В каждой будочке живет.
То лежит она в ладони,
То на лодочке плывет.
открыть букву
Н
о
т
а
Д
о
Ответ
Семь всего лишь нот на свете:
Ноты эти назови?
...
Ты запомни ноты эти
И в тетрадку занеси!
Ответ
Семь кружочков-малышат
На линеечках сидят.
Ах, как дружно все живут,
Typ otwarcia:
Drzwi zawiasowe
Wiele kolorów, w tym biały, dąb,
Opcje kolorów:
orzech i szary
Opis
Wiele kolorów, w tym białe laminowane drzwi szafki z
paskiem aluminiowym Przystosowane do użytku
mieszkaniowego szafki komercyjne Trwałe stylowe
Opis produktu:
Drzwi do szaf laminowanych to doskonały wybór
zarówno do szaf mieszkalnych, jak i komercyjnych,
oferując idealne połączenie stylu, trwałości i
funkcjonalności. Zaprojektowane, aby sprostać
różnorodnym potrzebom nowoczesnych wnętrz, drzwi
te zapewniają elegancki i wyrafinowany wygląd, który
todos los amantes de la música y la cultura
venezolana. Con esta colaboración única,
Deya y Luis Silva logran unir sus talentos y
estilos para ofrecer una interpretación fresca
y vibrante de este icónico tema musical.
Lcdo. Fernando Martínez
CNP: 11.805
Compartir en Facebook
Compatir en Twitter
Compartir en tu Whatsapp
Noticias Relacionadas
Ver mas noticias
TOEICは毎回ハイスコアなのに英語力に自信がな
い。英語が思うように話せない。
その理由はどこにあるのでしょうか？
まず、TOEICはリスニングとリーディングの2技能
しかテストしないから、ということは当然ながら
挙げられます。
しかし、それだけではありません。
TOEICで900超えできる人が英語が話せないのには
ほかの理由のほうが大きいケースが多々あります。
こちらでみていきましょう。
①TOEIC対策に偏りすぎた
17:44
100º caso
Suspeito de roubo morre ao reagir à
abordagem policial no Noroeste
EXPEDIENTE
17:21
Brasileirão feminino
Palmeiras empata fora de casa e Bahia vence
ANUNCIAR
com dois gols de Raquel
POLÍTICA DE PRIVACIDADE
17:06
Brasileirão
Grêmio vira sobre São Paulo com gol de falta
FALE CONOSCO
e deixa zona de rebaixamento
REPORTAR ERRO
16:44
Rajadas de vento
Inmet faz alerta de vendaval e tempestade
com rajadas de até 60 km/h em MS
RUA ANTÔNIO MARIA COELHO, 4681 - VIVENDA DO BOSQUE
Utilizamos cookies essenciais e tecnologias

_____

Aim of the task :: Return the lines above from the very first one through the line containing "paskiem aluminiowym Przystosowane do użytku", copying each one character for character.

Exercise answer ::
В каждой будочке живет.
То лежит она в ладони,
То на лодочке плывет.
открыть букву
Н
о
т
а
Д
о
Ответ
Семь всего лишь нот на свете:
Ноты эти назови?
...
Ты запомни ноты эти
И в тетрадку занеси!
Ответ
Семь кружочков-малышат
На линеечках сидят.
Ах, как дружно все живут,
Typ otwarcia:
Drzwi zawiasowe
Wiele kolorów, w tym biały, dąb,
Opcje kolorów:
orzech i szary
Opis
Wiele kolorów, w tym białe laminowane drzwi szafki z
paskiem aluminiowym Przystosowane do użytku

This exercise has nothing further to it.